Shea agreed that he had to recover his past—“no matter what I discover.” And so, still in bandages, he set out like a detective, sifting through clues.
He started with only a note from the hospital. It said, “Patient is a thirty-four-year-old white male firefighter … who was knocked unconscious by falling debris just outside the Trade Center.”
Shea soon tracked down the neurosurgeon who treated him on September 11th and beseeched him for more details. The doctor said all he knew was that Shea was brought in on a stretcher and that the injuries to his neck were consistent with being hit by something from the front. “Is there anything else?” Shea asked. “Anything at all?”
The doctor thought for a moment. “Well, I remember one thing,” he offered. “You said you crawled two hundred feet toward light.”
Shea didn’t remember crawling or even saying that he had done so. “How the hell could I have crawled two hundred feet with a broken neck?” Shea asked.
As he intensified his search, he tried to be methodical. He interviewed his family members and closest friends for any details that he might have revealed in the hospital, and since forgotten. One of them told him that he had mentioned grabbing a Purple K extinguisher, which is used to put out airplane fires.
More people learned of his search, and he was inundated with tips. One morning, he flipped on his computer and showed me a list of dozens of individuals who claimed to have information. “People keep calling, saying, ‘Yeah, I was there. I pulled you out.’ It’s hard to know what to believe.”

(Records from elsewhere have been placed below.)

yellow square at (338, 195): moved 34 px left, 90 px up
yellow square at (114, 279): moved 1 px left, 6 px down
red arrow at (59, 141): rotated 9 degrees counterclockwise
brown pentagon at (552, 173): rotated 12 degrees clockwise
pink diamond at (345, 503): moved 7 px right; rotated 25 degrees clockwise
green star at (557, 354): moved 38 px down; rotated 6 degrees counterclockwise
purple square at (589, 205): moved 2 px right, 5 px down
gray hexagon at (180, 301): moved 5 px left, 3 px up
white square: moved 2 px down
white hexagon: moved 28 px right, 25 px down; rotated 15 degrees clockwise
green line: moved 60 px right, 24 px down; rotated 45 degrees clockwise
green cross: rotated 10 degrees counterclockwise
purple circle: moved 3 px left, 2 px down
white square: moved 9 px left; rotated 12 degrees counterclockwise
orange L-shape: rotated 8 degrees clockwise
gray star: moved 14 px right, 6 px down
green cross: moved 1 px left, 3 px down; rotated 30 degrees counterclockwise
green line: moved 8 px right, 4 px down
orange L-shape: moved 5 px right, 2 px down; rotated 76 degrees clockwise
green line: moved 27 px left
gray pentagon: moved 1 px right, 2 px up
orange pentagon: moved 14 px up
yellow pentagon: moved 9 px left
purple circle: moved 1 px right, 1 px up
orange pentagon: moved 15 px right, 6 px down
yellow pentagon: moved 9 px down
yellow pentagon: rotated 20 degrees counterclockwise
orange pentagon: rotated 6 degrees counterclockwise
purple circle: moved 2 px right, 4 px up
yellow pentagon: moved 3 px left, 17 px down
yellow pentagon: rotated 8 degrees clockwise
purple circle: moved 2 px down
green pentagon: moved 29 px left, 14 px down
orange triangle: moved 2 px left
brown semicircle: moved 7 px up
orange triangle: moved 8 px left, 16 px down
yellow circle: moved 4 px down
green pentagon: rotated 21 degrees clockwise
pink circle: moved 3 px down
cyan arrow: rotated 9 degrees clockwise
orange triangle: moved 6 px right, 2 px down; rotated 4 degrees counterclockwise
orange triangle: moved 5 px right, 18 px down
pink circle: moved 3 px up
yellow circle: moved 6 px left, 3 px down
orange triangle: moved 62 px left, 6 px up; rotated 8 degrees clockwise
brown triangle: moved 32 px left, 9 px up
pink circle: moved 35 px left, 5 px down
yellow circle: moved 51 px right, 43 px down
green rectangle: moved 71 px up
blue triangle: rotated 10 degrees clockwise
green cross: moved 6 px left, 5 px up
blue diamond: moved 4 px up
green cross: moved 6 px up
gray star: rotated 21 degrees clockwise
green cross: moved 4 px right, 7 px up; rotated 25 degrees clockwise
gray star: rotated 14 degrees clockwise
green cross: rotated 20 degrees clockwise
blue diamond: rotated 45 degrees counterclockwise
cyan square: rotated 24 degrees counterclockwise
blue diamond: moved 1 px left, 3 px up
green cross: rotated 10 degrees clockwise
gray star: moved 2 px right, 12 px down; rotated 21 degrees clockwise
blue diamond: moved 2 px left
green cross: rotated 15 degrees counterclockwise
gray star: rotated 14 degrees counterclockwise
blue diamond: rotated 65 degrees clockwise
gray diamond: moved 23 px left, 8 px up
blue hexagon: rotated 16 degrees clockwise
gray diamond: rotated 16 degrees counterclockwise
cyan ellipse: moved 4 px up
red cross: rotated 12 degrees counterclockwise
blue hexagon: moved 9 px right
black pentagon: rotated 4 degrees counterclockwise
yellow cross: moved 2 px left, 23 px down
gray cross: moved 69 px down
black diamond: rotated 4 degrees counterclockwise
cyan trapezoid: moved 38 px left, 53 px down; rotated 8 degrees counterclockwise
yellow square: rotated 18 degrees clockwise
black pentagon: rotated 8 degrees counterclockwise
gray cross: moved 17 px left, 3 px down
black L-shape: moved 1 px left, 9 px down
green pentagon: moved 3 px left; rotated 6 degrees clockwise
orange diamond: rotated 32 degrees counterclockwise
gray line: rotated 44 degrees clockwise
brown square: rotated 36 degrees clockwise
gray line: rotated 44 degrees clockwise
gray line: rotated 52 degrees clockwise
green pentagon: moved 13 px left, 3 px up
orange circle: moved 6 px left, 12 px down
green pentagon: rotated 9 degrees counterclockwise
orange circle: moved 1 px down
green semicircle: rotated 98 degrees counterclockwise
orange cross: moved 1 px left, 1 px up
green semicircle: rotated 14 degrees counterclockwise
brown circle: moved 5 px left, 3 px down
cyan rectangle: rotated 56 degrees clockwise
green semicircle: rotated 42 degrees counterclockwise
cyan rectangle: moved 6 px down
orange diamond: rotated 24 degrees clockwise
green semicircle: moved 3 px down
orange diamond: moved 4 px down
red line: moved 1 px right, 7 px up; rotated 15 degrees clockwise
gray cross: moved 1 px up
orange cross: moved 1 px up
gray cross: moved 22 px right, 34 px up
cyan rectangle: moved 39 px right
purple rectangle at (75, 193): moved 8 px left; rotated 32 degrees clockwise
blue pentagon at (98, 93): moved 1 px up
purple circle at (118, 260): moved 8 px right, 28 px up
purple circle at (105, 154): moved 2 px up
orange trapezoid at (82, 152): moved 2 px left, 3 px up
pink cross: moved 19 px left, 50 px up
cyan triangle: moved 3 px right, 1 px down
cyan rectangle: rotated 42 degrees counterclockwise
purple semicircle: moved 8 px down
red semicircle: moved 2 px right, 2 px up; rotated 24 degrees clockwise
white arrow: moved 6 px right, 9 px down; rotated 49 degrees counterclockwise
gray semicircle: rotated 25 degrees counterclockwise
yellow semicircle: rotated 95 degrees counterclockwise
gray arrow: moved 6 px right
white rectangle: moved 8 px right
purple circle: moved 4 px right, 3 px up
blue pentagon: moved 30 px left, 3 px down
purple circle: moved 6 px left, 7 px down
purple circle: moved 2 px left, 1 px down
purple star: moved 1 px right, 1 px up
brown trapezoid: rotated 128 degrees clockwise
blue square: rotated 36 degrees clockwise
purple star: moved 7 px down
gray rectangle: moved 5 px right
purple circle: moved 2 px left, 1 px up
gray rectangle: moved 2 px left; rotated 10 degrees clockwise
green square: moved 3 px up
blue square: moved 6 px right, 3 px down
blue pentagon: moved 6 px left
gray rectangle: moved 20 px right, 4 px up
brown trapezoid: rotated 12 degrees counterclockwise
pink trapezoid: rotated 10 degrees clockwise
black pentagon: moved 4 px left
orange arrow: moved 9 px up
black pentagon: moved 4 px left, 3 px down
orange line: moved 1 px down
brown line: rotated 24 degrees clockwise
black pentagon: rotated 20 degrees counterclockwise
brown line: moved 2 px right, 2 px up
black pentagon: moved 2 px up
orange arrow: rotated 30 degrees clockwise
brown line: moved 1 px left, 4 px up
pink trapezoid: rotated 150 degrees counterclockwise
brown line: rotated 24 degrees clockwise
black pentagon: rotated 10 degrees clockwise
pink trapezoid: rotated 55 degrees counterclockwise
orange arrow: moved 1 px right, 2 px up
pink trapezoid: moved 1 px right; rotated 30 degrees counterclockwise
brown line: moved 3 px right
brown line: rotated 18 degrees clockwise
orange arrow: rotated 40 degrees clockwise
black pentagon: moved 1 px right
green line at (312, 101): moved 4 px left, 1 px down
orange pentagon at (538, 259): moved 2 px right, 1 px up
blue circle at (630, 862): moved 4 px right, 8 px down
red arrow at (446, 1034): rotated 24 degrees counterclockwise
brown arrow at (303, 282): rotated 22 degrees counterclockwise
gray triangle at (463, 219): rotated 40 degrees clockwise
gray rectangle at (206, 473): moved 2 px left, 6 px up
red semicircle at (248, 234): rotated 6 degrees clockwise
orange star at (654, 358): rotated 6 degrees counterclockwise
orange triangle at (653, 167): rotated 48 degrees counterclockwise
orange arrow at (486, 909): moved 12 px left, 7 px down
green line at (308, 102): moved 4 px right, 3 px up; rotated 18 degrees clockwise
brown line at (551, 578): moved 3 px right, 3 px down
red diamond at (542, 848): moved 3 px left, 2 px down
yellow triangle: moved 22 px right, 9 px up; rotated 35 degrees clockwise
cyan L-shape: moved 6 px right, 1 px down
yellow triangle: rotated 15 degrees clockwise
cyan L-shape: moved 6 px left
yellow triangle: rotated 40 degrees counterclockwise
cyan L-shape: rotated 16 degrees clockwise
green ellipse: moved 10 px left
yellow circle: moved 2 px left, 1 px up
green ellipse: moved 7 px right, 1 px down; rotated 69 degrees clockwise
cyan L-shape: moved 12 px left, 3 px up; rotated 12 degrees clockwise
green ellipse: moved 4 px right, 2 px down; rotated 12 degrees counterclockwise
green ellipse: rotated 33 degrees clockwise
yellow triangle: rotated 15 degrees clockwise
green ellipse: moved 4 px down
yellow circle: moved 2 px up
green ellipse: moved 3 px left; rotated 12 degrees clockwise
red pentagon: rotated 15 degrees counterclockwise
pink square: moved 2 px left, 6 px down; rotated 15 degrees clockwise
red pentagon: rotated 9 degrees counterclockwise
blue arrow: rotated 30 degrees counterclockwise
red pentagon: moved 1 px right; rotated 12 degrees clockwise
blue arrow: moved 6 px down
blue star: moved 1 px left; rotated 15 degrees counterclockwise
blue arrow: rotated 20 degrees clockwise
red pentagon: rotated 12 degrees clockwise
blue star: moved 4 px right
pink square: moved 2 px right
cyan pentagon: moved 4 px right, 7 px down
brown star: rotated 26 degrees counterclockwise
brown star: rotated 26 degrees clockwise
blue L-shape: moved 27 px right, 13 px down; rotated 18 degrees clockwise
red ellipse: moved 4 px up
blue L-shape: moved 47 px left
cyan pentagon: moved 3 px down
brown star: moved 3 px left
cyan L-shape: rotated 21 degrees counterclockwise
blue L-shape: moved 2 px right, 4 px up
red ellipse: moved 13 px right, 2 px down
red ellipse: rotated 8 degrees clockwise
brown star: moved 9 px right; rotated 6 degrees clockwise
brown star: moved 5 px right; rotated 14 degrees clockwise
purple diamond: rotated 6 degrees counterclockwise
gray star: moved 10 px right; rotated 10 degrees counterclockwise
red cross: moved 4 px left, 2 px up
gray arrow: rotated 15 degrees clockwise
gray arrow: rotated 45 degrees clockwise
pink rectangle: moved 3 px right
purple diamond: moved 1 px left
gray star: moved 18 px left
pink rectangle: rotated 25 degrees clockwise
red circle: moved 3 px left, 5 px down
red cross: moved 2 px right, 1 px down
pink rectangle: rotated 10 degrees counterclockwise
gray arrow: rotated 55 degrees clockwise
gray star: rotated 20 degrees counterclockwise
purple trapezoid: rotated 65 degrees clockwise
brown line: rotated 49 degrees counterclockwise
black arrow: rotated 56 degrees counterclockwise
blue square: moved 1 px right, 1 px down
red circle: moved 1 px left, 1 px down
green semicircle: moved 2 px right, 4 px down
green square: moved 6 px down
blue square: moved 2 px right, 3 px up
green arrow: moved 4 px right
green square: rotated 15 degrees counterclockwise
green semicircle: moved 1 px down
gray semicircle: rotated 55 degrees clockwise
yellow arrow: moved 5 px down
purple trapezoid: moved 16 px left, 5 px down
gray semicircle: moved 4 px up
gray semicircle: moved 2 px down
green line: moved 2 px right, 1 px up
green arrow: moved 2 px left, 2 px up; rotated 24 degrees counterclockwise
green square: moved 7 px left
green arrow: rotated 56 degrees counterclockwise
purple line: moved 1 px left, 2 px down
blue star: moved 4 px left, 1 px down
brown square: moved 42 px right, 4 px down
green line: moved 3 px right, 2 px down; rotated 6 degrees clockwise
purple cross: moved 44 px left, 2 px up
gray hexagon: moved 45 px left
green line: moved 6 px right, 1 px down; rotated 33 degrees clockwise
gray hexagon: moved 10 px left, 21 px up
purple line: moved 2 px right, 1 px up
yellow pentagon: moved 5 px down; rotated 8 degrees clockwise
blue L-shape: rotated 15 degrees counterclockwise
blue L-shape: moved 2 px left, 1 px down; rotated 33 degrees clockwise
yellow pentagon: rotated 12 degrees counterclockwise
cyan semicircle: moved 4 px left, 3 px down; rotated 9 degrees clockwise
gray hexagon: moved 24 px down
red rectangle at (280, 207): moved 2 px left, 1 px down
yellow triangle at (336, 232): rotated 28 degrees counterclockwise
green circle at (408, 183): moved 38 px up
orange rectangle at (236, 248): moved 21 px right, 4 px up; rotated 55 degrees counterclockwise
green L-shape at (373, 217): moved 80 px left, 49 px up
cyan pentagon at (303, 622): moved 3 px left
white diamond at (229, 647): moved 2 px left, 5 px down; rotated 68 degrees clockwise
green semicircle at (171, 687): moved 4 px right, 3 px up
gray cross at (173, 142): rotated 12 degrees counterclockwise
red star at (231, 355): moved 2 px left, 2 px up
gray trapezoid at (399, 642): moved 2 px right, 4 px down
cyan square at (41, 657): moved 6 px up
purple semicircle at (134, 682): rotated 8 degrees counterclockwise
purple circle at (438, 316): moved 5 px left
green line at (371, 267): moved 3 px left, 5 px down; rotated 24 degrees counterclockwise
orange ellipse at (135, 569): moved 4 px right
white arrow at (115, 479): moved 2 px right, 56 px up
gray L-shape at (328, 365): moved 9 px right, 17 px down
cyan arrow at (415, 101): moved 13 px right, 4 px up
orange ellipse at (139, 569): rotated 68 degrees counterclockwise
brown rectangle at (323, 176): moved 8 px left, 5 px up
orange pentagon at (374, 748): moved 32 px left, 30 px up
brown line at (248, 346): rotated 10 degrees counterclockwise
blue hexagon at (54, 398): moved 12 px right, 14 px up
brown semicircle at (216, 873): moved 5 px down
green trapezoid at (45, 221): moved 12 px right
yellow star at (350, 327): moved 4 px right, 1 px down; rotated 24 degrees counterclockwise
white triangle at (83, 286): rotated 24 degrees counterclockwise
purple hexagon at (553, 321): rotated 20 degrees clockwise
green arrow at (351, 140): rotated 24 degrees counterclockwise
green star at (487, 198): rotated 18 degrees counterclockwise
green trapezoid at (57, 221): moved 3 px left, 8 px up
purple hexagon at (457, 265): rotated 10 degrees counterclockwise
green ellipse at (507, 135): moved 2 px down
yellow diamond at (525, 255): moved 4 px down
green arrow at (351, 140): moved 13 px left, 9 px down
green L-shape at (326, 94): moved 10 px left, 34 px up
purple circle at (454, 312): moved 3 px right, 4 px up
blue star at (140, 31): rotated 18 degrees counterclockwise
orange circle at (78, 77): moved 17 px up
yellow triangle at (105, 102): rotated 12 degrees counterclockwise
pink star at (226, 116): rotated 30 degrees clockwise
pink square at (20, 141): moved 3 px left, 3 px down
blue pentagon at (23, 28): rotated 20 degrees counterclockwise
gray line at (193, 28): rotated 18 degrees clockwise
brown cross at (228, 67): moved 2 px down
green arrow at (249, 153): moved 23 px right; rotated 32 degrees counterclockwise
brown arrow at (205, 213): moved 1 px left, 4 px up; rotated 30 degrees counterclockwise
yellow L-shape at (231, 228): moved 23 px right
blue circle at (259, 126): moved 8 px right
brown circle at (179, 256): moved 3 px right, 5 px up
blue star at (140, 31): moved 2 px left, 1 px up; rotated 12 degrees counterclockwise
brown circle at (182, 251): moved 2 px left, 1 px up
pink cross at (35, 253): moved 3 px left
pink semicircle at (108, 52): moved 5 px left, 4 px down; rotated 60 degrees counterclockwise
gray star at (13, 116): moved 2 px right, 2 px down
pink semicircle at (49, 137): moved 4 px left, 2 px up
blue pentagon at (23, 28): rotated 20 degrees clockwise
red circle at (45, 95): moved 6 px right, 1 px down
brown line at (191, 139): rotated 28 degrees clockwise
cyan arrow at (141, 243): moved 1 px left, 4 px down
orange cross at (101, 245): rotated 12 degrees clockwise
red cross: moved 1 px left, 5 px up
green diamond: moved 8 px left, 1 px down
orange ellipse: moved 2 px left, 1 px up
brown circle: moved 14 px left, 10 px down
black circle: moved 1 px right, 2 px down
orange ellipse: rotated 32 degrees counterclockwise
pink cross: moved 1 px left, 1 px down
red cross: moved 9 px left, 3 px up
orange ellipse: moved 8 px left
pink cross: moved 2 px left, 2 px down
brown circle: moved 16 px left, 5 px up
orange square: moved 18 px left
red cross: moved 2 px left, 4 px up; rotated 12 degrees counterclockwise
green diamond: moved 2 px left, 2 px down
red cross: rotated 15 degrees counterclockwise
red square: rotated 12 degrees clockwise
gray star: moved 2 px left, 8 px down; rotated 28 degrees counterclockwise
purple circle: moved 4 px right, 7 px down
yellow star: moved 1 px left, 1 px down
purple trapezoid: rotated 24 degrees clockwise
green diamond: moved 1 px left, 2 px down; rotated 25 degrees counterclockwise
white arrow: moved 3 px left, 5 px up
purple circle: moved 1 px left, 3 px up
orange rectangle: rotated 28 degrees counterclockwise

Joe Patriciello, a lieutenant whom Shea had known for years, called and told him he had seen Shea moments before the first tower came down. “You embraced me in the command center,” Patriciello said. “Don’t you remember?”
“What command center?”
“In the south tower.”
Shea saw an image in his mind: a room full of people. They were standing in the lobby of the south tower, which was soon decimated. “I remember that,” Shea later told me. “I’m sure of it.” He became excited. “It’s possible other things could come back.”
Not long after, Shea received a call from a doctor who had seen him at the scene. He informed Shea that he had been found amid the rubble on Albany Street. After their conversation, Shea pulled out a map of the city and spread it in front of him. He measured the distance from the lobby of the south tower, where he had hugged Patriciello, to Albany Street, trying to recall how he had got there. He made several notes: Saw Patriciello ten minutes before the first tower came down. Tower came down in nine seconds. Albany Street about one block distance.
Though he tried not to make suppositions, he began to construct fragments of his story. “I was found on Albany Street,” he would tell people matter-of-factly. “I was in the lobby command center and hugged Lieutenant Patriciello.”
On October 17th, more than a month after the attack, Shea visited his firehouse for the first time in a while. Pinned to the wall was a Daily News article about several firefighters who had rescued two men lying in the street after the first tower collapsed. One of the men was badly injured, his face blackened with ash. His name, the article said, was Kevin Shea. “I’m looking at it, going, ‘What the hell, that’s me !’ ” he recalls. He wrote down the name of each person in the article and asked other firefighters to help him find them.
A few days later, he parked his car outside a station on the Upper East Side, near his apartment. As he was walking home, a man on the street yelled out, “Oh, my goodness, Kevin Shea?” Shea looked at the man’s face but didn’t recognize him. “Don’t tell me you don’t remember,” the man said.